A few months ago, I offered my services — only half facetiously — to British Petroleum as CEO after I had read about and watched bits of Tony Hayward’s testimony before Congress. He’d acted like the Sergeant Schultz character (I know nothing, nothing!) on the old sitcom Hogan’s Heroes; I figured I could do at least as good a job as Hayward for a lot less money. Win-win all the way around for everyone!

The Sergeant Schultz defense seems to be fairly common among CEOs and upper management for many companies, even though they are paid to be aware of what is going on. I would imagine that there are many of us among the millions of long term un and underemployed who could do the jobs of CEOs and so-called Masters of the Universe and be not only more honest in our dealings with others but also more empathetic for those who are struggling.

Instead, we get to see Goldman Sachs CEO Lloyd Blankfein’s salary and other compensation jump again in 2010:

The firm’s board granted restricted stock valued at $12.6 million to Mr. Blankfein and other senior executives, including Gary D. Cohn, the firm’s president. The board also approved a new annual base salary of $2 million for its chief executive, up from $600,000. Mr. Cohn and others will see their base salaries increase to $1.85 million, according to the filing on Friday.

With his previous salary of $600,000, Mr. Blankfein’s 2010 compensation comes to $13.2 million. Senior executives often receive part of their compensation in cash, but Goldman did not release details on this component of Mr.
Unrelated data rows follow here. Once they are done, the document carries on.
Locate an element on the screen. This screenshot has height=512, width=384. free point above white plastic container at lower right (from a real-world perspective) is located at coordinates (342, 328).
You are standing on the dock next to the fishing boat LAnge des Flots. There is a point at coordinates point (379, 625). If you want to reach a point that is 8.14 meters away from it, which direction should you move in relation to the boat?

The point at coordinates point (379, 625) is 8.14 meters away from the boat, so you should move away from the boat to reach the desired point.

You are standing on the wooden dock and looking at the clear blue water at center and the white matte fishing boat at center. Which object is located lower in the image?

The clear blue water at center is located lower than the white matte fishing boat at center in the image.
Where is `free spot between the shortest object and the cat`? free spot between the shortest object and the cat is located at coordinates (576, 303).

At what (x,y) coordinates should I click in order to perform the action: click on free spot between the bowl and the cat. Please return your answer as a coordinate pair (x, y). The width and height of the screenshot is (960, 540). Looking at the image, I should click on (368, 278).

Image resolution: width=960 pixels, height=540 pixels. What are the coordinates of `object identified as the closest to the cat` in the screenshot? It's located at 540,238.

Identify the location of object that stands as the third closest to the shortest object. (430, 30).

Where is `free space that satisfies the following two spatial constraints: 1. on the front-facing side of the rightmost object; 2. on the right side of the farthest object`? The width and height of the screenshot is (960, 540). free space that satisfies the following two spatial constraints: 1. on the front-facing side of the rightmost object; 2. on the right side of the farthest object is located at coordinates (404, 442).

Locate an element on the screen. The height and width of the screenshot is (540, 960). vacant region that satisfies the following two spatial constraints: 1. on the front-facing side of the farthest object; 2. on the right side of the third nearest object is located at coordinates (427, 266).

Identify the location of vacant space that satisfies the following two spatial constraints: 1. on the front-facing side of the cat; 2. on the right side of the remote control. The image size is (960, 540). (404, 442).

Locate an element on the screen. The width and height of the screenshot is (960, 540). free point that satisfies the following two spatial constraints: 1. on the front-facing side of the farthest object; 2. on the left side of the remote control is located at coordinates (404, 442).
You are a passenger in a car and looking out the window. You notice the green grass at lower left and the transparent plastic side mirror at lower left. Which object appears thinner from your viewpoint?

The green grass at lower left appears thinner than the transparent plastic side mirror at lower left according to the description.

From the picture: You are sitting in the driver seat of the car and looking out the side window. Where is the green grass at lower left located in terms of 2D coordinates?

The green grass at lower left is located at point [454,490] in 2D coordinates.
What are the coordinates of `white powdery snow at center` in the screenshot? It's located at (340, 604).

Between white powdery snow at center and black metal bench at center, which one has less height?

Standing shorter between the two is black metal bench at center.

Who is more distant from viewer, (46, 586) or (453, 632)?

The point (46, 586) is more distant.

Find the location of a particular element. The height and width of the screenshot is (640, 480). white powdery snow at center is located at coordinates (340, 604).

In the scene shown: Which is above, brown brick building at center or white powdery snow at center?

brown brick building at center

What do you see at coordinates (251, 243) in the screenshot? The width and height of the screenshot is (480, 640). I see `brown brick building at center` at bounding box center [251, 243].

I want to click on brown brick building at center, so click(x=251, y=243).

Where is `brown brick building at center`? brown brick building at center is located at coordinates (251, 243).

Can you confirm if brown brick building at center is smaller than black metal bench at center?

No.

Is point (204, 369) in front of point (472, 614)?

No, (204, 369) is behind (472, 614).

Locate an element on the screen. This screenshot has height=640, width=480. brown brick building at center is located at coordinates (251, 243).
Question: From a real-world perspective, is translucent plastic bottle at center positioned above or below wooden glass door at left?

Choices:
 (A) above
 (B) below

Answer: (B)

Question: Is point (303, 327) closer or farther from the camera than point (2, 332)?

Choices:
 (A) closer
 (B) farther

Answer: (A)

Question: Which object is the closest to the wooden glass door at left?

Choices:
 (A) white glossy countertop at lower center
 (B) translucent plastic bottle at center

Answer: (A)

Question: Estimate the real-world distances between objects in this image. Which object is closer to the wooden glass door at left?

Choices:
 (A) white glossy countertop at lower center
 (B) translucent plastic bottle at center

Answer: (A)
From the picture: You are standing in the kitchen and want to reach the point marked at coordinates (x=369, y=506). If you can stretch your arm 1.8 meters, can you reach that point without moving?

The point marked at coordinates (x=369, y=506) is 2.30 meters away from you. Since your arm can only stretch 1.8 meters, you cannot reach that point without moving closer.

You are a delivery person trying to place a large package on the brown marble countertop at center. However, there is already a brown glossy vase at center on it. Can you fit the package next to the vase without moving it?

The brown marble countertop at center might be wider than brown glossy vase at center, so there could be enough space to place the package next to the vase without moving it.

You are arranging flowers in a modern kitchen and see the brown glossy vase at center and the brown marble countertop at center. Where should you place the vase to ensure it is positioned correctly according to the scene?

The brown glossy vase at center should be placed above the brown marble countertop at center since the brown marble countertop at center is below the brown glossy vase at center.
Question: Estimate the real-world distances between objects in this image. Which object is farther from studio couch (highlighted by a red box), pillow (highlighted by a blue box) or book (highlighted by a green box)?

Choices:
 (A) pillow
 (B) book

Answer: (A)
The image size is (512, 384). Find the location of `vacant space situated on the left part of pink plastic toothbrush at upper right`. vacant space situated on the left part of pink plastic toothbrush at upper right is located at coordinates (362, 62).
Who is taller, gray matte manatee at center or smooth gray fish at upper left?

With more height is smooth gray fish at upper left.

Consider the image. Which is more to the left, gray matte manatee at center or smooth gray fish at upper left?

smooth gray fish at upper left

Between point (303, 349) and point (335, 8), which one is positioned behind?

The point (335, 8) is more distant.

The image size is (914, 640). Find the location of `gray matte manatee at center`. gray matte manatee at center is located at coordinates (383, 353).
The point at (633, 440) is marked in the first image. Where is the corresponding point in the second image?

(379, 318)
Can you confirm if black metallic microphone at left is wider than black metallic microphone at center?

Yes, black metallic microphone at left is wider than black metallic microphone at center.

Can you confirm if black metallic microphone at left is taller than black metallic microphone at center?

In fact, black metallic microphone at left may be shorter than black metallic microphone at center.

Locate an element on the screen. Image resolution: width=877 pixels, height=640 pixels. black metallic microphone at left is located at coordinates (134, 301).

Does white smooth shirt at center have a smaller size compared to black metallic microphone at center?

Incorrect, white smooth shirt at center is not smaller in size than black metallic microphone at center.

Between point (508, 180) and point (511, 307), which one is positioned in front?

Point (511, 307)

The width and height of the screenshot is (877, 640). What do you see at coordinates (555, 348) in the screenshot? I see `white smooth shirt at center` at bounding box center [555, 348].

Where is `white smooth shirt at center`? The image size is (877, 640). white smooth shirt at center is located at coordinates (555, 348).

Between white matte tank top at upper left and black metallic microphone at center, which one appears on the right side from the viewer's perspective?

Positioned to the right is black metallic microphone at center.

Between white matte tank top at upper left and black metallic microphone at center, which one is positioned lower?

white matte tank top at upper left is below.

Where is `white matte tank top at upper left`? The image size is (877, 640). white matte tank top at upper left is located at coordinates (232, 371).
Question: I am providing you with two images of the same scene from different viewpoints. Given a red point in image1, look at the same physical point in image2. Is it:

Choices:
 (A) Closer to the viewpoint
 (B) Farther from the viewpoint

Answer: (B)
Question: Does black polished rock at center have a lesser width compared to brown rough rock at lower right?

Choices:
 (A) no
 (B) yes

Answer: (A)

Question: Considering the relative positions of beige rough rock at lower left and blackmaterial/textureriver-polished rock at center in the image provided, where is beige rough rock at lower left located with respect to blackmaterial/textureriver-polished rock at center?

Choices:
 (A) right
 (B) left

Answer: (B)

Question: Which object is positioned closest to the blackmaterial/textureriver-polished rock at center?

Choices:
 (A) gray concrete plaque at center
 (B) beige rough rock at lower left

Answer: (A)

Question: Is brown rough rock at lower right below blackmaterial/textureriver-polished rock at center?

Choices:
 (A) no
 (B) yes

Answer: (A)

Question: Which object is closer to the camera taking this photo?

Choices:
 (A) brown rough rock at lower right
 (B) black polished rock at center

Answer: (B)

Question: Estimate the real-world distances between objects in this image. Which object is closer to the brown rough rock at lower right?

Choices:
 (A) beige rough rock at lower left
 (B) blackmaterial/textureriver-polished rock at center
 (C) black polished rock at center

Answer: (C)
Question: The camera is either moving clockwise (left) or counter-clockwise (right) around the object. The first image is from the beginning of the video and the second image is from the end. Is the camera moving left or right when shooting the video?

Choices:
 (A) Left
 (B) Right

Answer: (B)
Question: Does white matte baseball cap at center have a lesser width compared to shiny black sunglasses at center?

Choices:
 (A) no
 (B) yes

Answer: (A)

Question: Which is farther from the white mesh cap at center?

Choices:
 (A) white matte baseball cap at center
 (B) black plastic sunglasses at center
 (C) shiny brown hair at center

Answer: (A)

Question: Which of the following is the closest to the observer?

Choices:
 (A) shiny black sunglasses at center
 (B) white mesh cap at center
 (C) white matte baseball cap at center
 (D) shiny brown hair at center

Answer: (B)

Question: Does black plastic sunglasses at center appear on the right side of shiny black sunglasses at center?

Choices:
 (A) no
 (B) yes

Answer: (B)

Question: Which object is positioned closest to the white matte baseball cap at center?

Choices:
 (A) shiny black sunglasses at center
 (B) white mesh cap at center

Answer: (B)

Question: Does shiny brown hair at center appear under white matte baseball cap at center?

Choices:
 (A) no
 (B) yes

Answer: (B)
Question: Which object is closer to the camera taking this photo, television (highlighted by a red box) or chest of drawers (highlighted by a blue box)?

Blankfein’s compensation.

Surprisingly, this does not sit well with all corners of the business world. This is from a Fortune Mag (via CNN blog):

How might you compensate management for a year in which profits plunged, you spent $550 million of shareholder money to settle a fraud investigation and your stock ended up more or less exactly where it started (see chart, right)?

You might be tempted to nix raises or withhold bonuses to send a responsible message about linking pay to performance. But if so, you wouldn’t be Goldman Sachs (GS).

It just had the year described above – and responded by tripling everyone’s base salary while boosting bonuses by 40%. Is this a great country or what?

Turns out, Bank of America is doing similar and is also not winning fans for doing so (via Wall Street Journal):

Bank of America Corp. intends to give some investment bankers a greater share of their bonuses in cash, the latest Wall Street compensation move roiling banking chieftains as they meet in Davos, Switzerland.

Last year the highest-paid bankers at the nation’s largest bank by assets received as little as 5% of their payout in cash. Now bankers and traders making more than $5 million are getting as much as 30% of their 2010 compensation in cash and at least 70% in deferred stock, according to people familiar with the situation. Some could see a stock award of as much as 80% and 20% in cash.

Of course, the bankers love to send mixed messages. On Wednesday (January 26), the NY Times DealBook had this from the World Economic Forum’s meetings:

DAVOS, Switzerland — After being on the defensive for the last two years, there were signs that bankers attending the World Economic Forum here were pushing back more assertively against attempts by regulators to cramp their style.

At one of the opening panels on Wednesday, top executives from Goldman Sachs and Standard Chartered warned that new restrictions on their businesses are either irrelevant or threaten to hurt economic growth.

Then yesterday (January 29), Reuters offered this walk back:

(Reuters) – Top bankers adopted a softer tone after high-level meetings at the World Economic Forum on Saturday, thanking governments for shoring up the financial system in the hope of avoiding tighter regulation.

But, in a reminder of the problems banks still face after absorbing billions of dollars of taxpayers’ money in bailouts, French Finance Minister Christine Lagarde said financiers needed to show real thanks by changing their behavior.

Given all the whining by bankers about not getting bonuses or nobody loving them anymore or just generally being unhappy:

According to Carol Graham of Brookings, author of “The Paradox of Happy Peasants and Miserable Millionaires,” there is no shortage of what she calls “frustrated achievers.” Stewart Wallis of the New Economics Foundation in Britain, said that the key to well-being is not just wealth but “flourishing and feeling valued.”

Jeffrey Sachs of Columbia University said America’s economic system had corrupted the soul of the country by engineering excess: over-eating, excessive television-watching and material consumption now dominated the lives of millions of Americans. “We designed a kind of society that is designed for addiction,” he said.

A few months ago, there was a study published about money buying happiness but only up to a point.

With every doubling of income, people tended to say they were more and more satisfied with their lives on a 10-point scale – a pattern that continued for household incomes well above $120,000.

But when well-being was determined by asking a series of questions about the previous day – whether people had experienced a lot of enjoyment, laughter, smiling, anger, stress, worry – income mattered only up to about $75,000. After that, more money didn’t seem to buy more – or less – happiness.

Seems to me the best way for everybody to be happy is for the bankers to relinquish their multi-million dollar bonuses, help provide jobs to all us millions of long term un and underemployed and cap all wages at or near $75,000 per year. Then the bankers can stop whining about how no one loves them and we can all have our Rodney King moment.

No, I’m not going to hold my breath on this happening either.